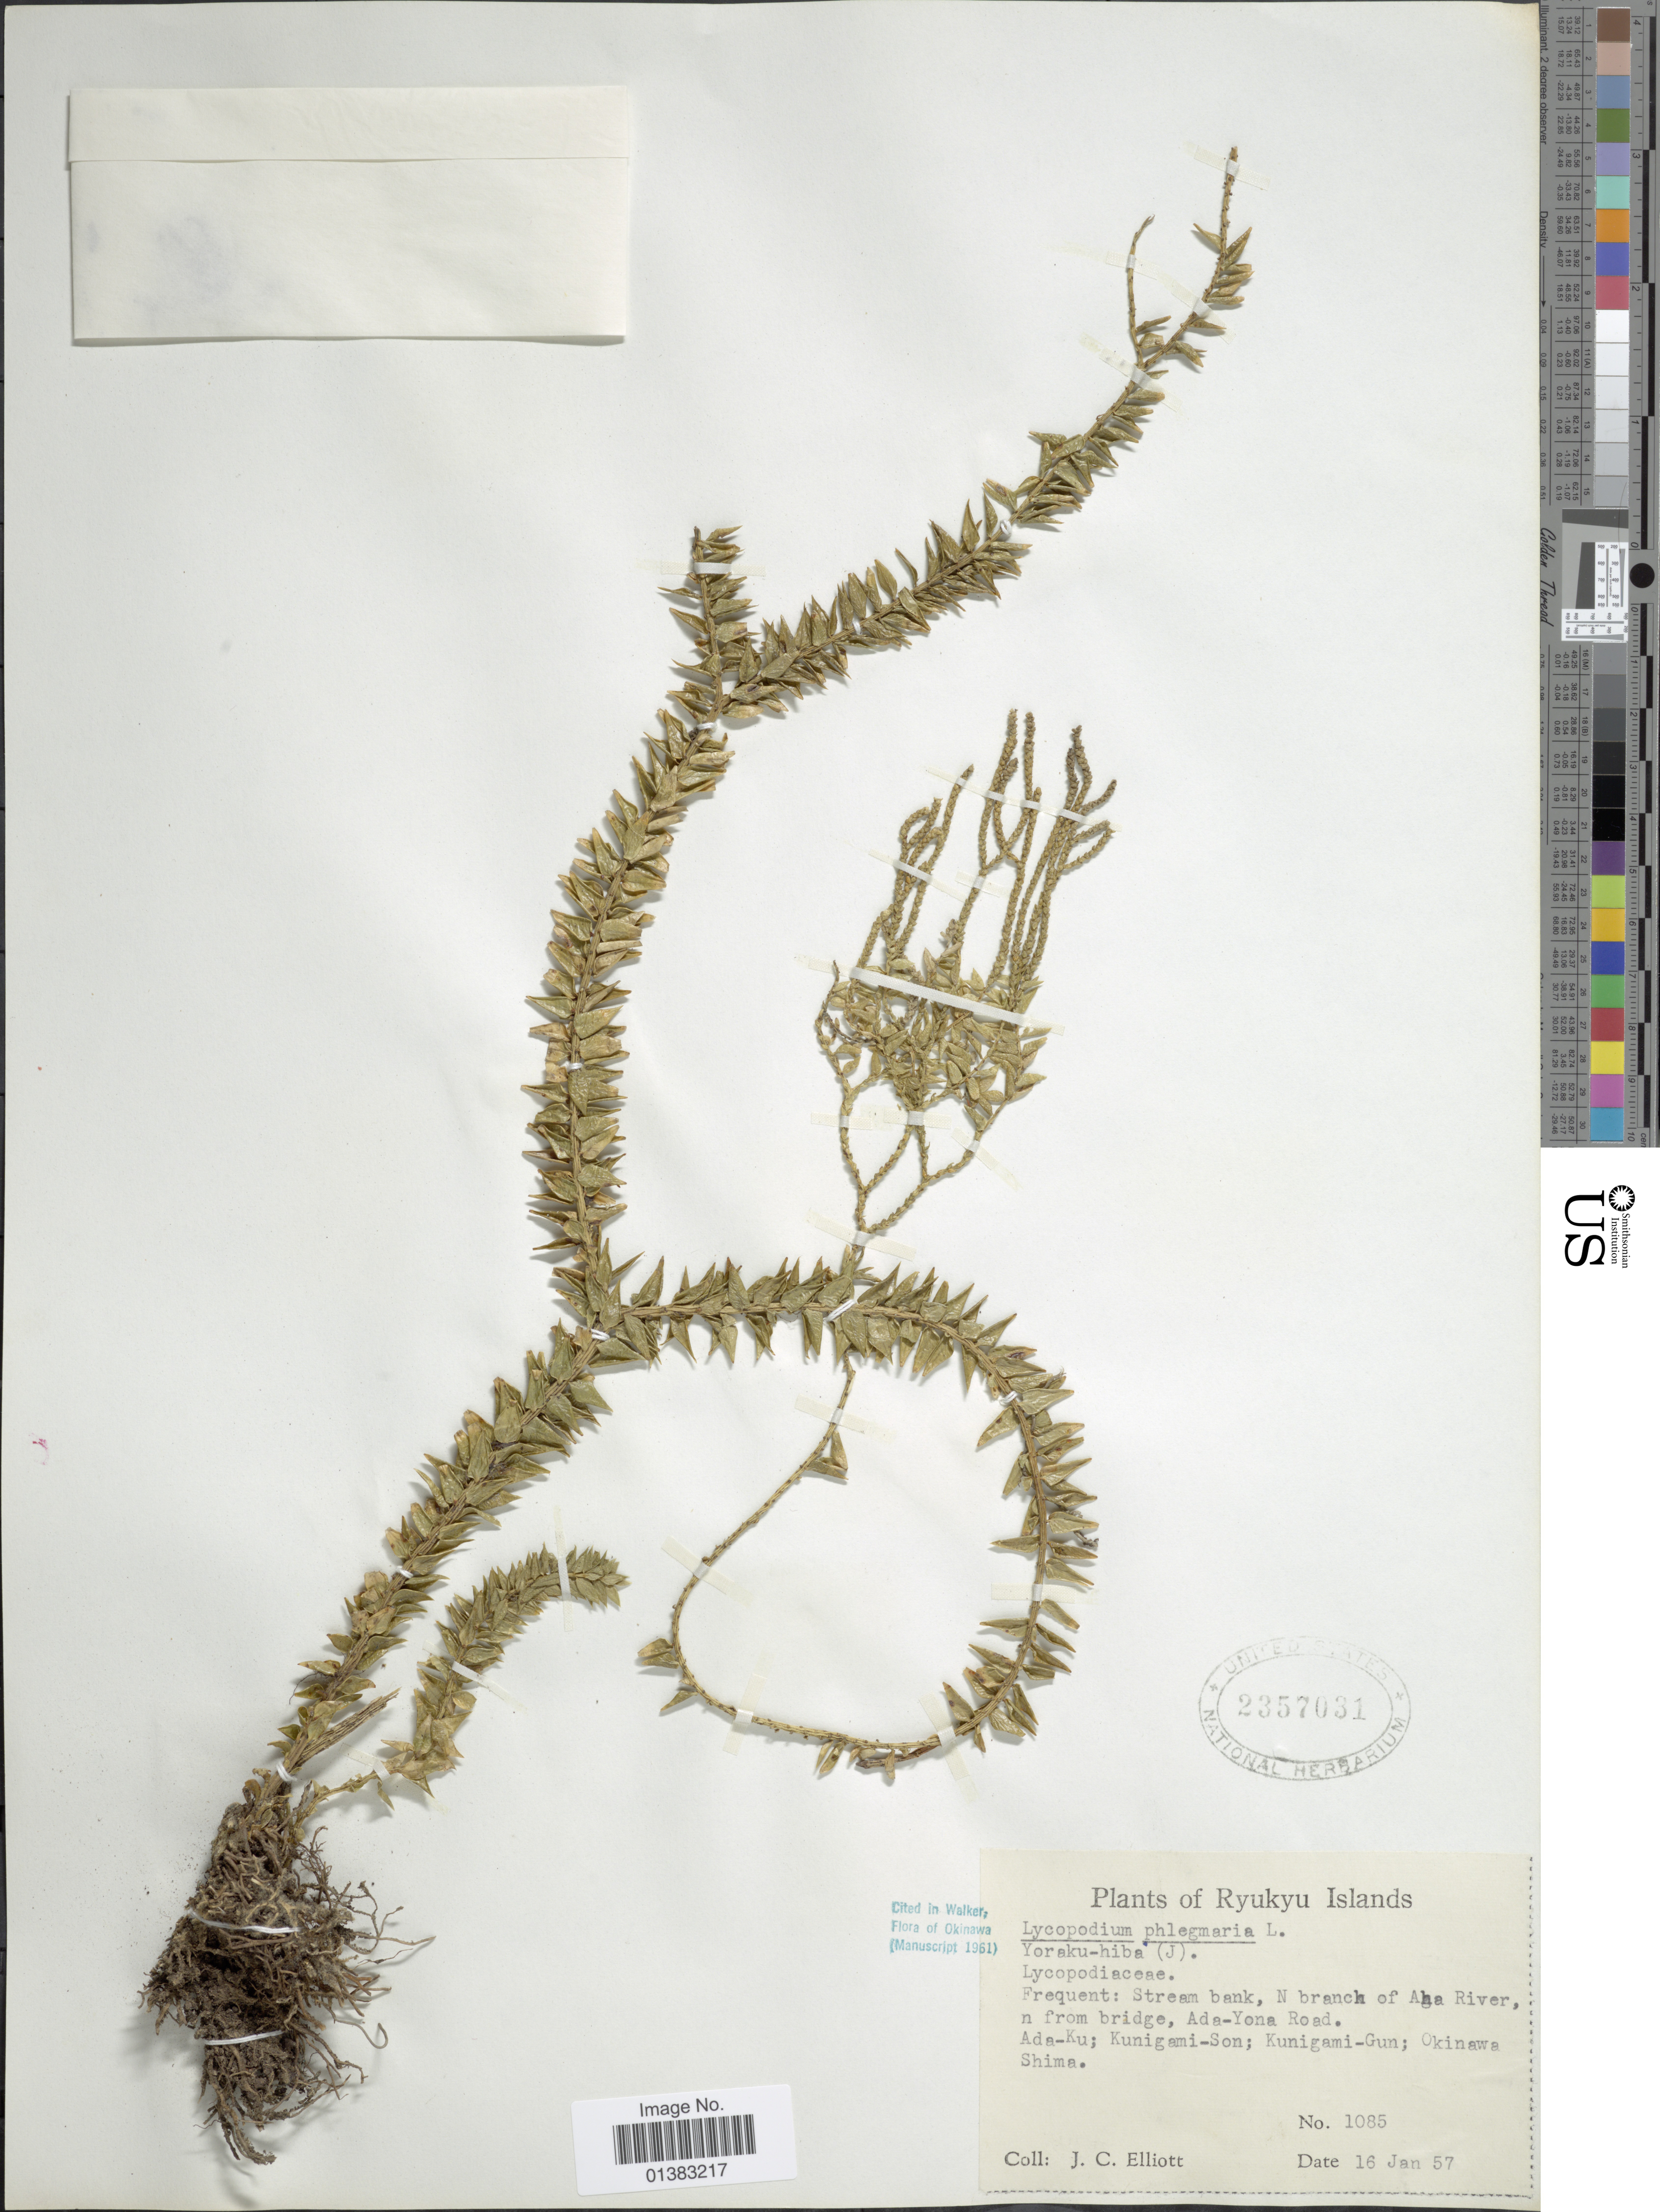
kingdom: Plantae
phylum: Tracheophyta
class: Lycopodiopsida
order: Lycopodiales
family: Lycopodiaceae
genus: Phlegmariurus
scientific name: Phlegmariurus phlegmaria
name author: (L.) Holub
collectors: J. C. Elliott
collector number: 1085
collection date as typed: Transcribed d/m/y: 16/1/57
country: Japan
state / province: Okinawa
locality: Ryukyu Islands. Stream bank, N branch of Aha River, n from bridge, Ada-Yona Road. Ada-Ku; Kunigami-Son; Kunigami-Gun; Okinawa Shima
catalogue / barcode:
---
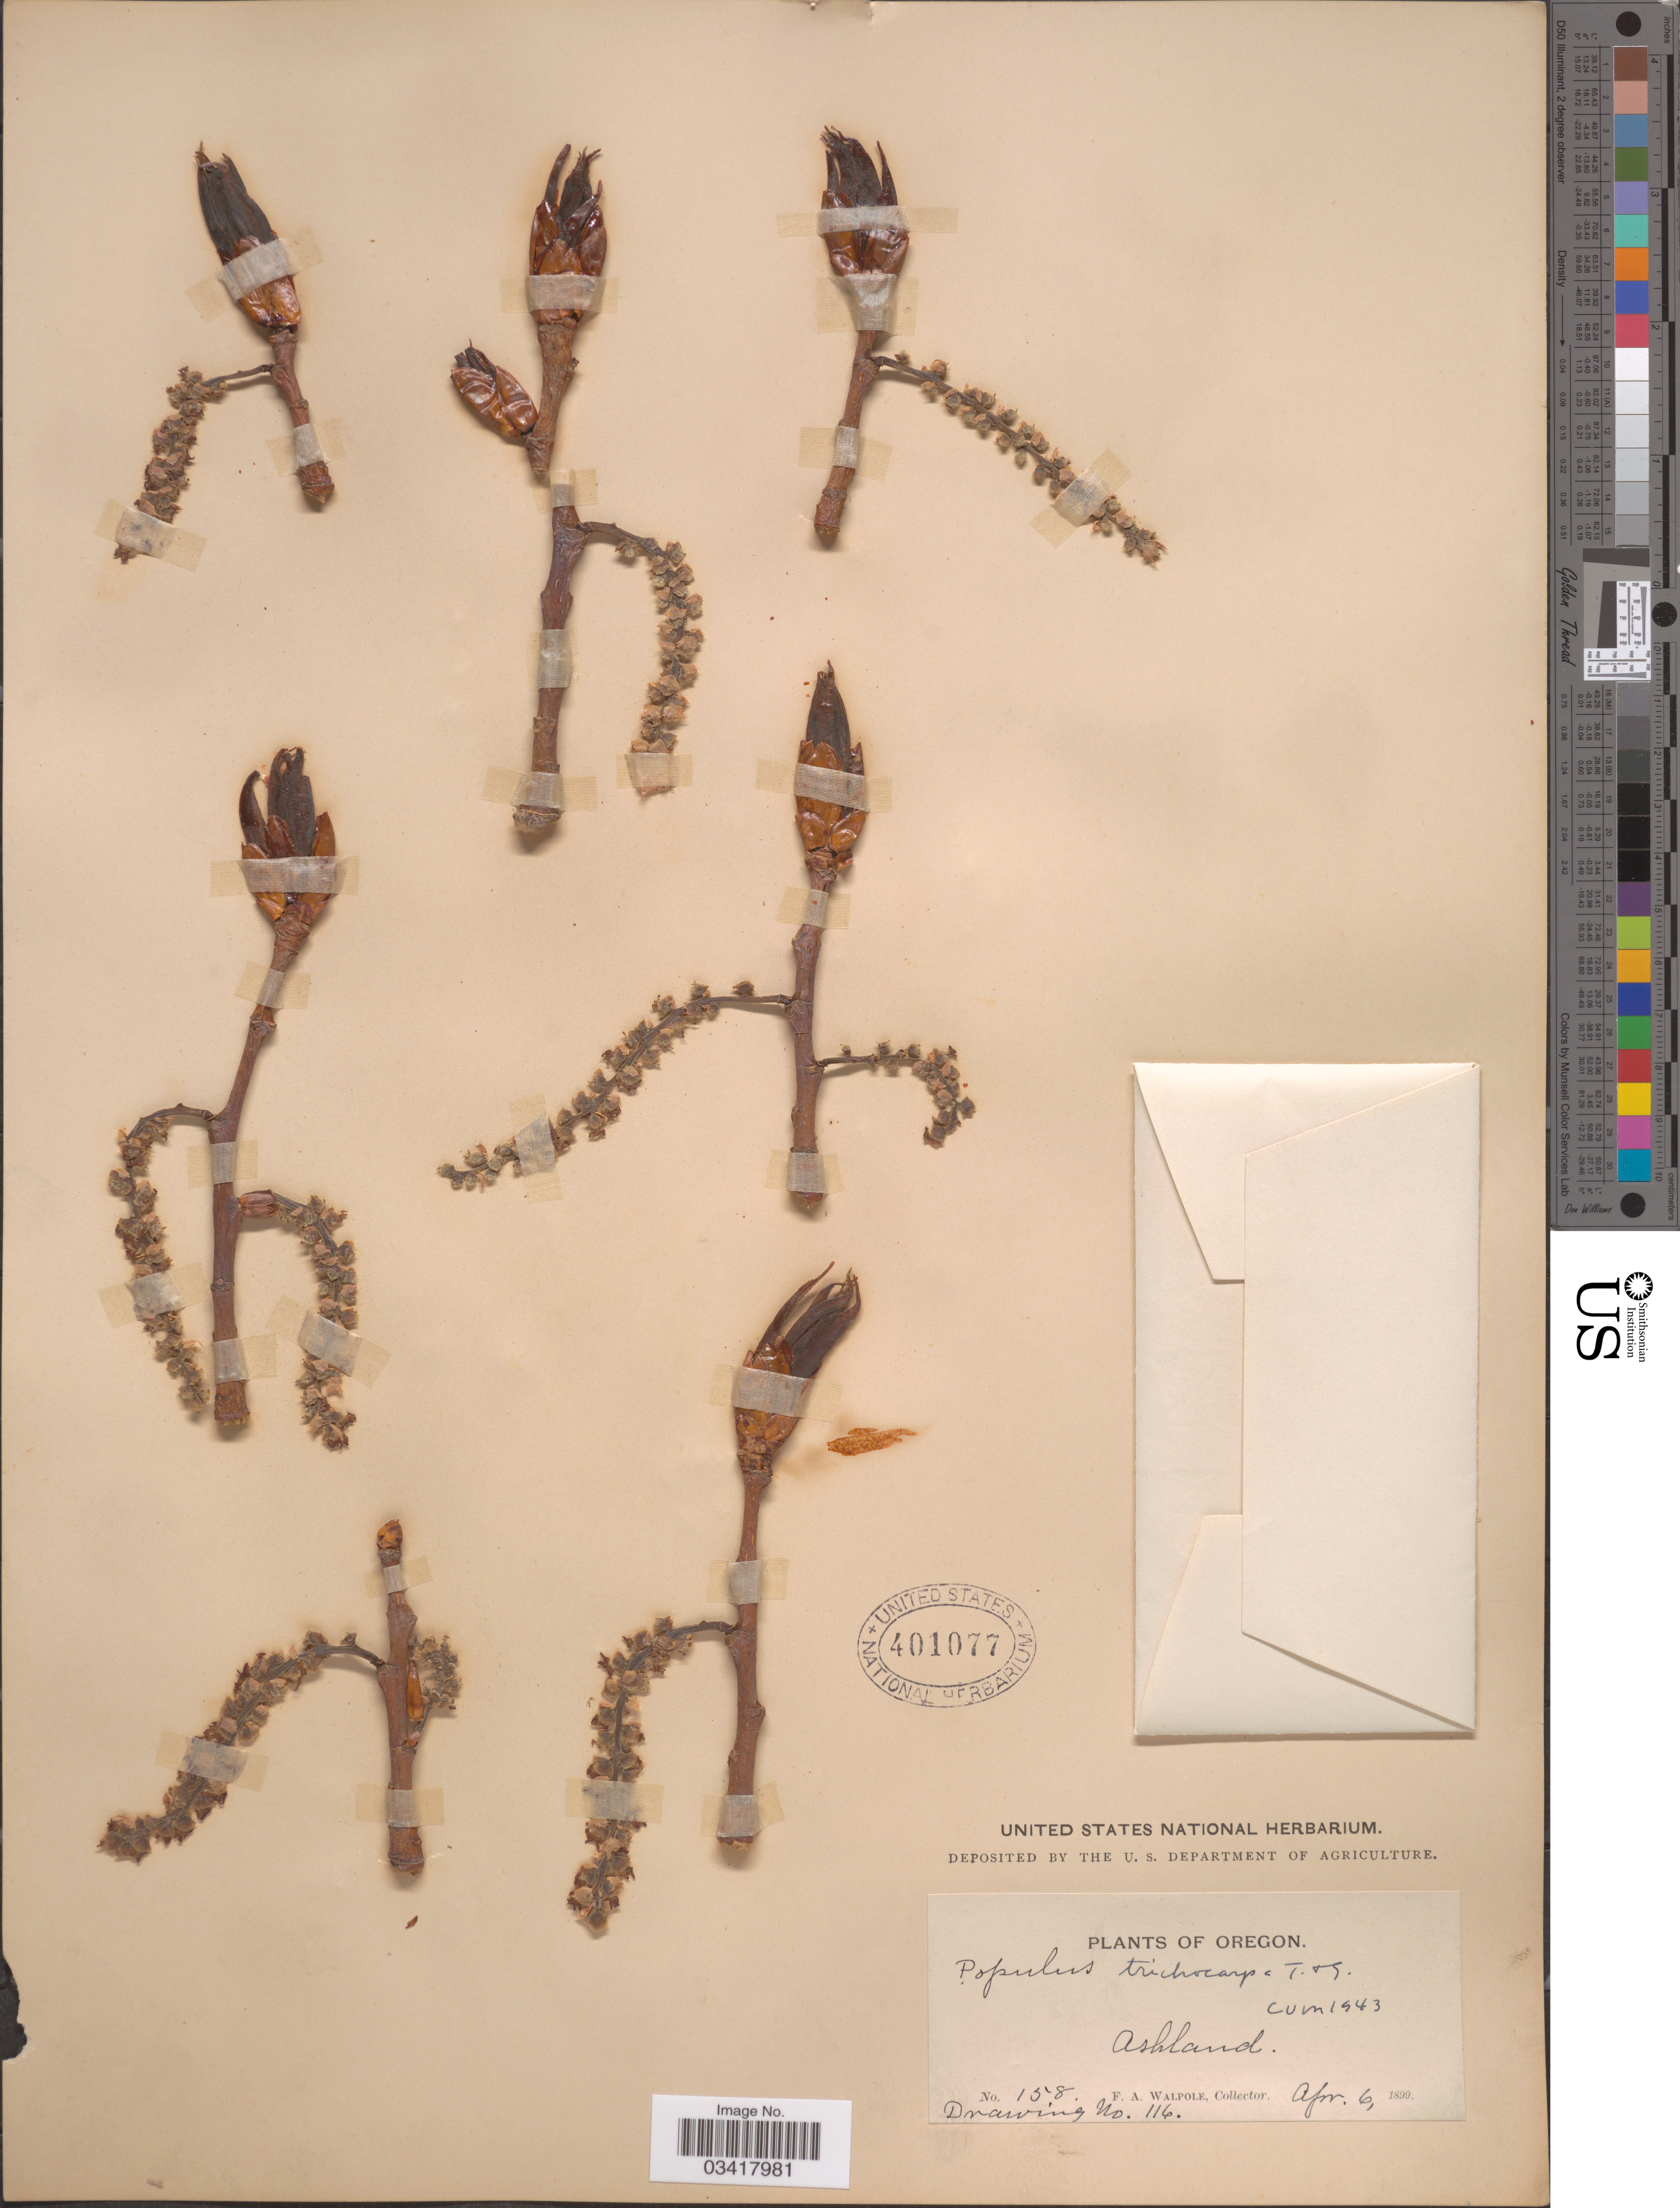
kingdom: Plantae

Task description -> Take the lines from the one with "collector number: 1085" through the one with "locality: Ryukyu Islands.", and change "country" to "nation" without touching anything else. Write out only those lines.

Complete answer ->
collector number: 1085
collection date as typed: Transcribed d/m/y: 16/1/57
nation: Japan
state / province: Okinawa
locality: Ryukyu Islands. Stream bank, N branch of Aha River, n from bridge, Ada-Yona Road. Ada-Ku; Kunigami-Son; Kunigami-Gun; Okinawa Shima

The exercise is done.